Explore amazing Roman ruins in Greater Yarmouth
The Romans arrived in the area around Greater Yarmouth in the 1st century AD and settled in Caister.
The name Caister comes from the Latin word ‘Castra' which means fortress. The Romans built a ‘Saxon Shore' fort in Caister in around 200 AD which was occupied by a unit of the Roman army and navy, forming one of the chief Iceni towns until the end of the 4th century. The partial excavated remains, including wall and ditch sections and building foundations can still be seen.
The Romans moved south-west of Caister to guard the River Yare and built another fort in the 3rd century at Burgh Castle, at the confluence of the rivers Yare and Waveney as a defence against Saxon raids arriving by water.
This Roman Fort was called Gariannonum and was garrisoned by the Equites Stablesiani Gariannoneses, a detachment of the elite troops of the Stablesian auxiliary cavalry.

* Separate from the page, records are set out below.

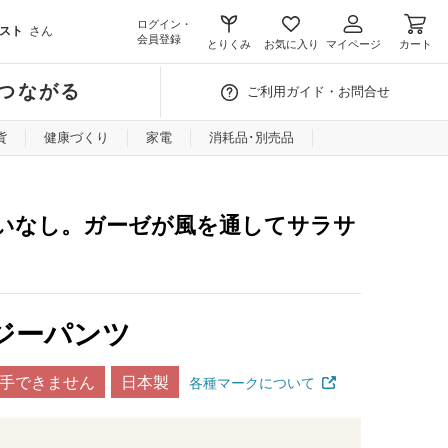
ログイン・
スト
さん
会員登録
とりくみ
お気に入り
マイページ
カート
つながる
ご利用ガイド・お問合せ
貨
健康づくり
家電
消耗品･別売品
いなし。ガーゼが風を通してサラサ
ジーパンツ
手できません
日本製
各種マークについて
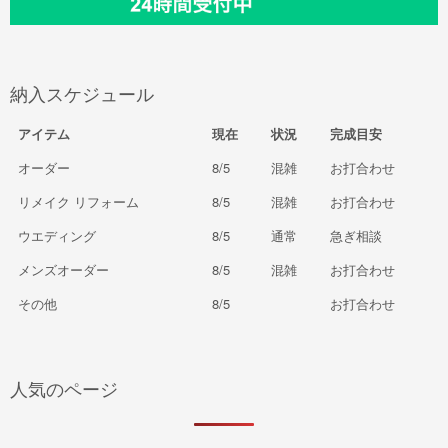
納入スケジュール
アイテム
現在
状況
完成目安
オーダー
8/5
混雑
お打合わせ
リメイク リフォーム
8/5
混雑
お打合わせ
ウエディング
8/5
通常
急ぎ相談
メンズオーダー
8/5
混雑
お打合わせ
その他
8/5
お打合わせ
人気のページ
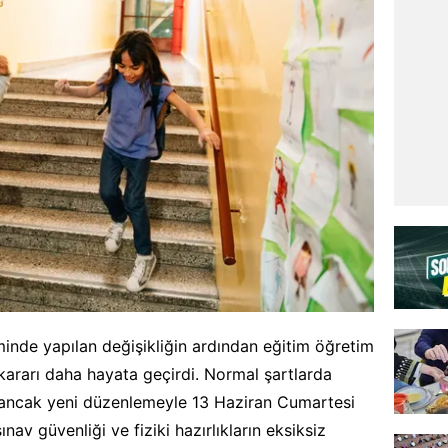
iminde yapılan değişikliğin ardından eğitim öğretim
r kararı daha hayata geçirdi. Normal şartlarda
 ancak yeni düzenlemeyle 13 Haziran Cumartesi
av güvenliği ve fiziki hazırlıkların eksiksiz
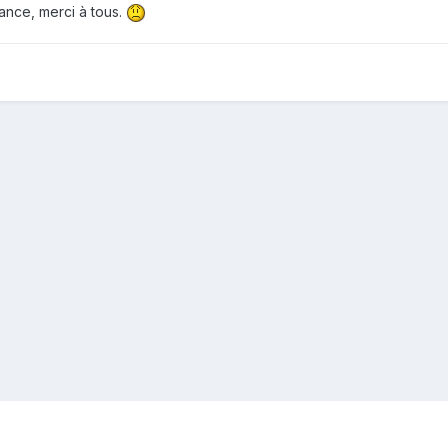
ance, merci à tous.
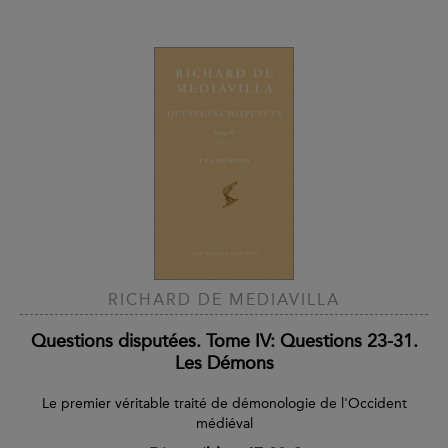
RICHARD DE MEDIAVILLA
Questions disputées. Tome IV: Questions 23-31.
Les Démons
Le premier véritable traité de démonologie de l'Occident
médiéval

The imposing remains of three of the walls and buttresses can still be seen today and are found just half a mile from Burgh Castle village, next to the River Waveney and overlooking Berney Arms Reach. Visitors can follow the brown signs to a free car park and walk to the castle, which is a fabulous place to picnic and for families to play. Burgh Castle is widely considered to be the best preserved Roman monument in East Anglia.
The castle is located on the Angles Way, a National Trail from Thetford to Great Yarmouth, although shorter circular walks are also available.
Beautiful panoramic views of the windmill and marshes over the river, into which the fourth wall long since collapsed, are stunning whatever the time of year.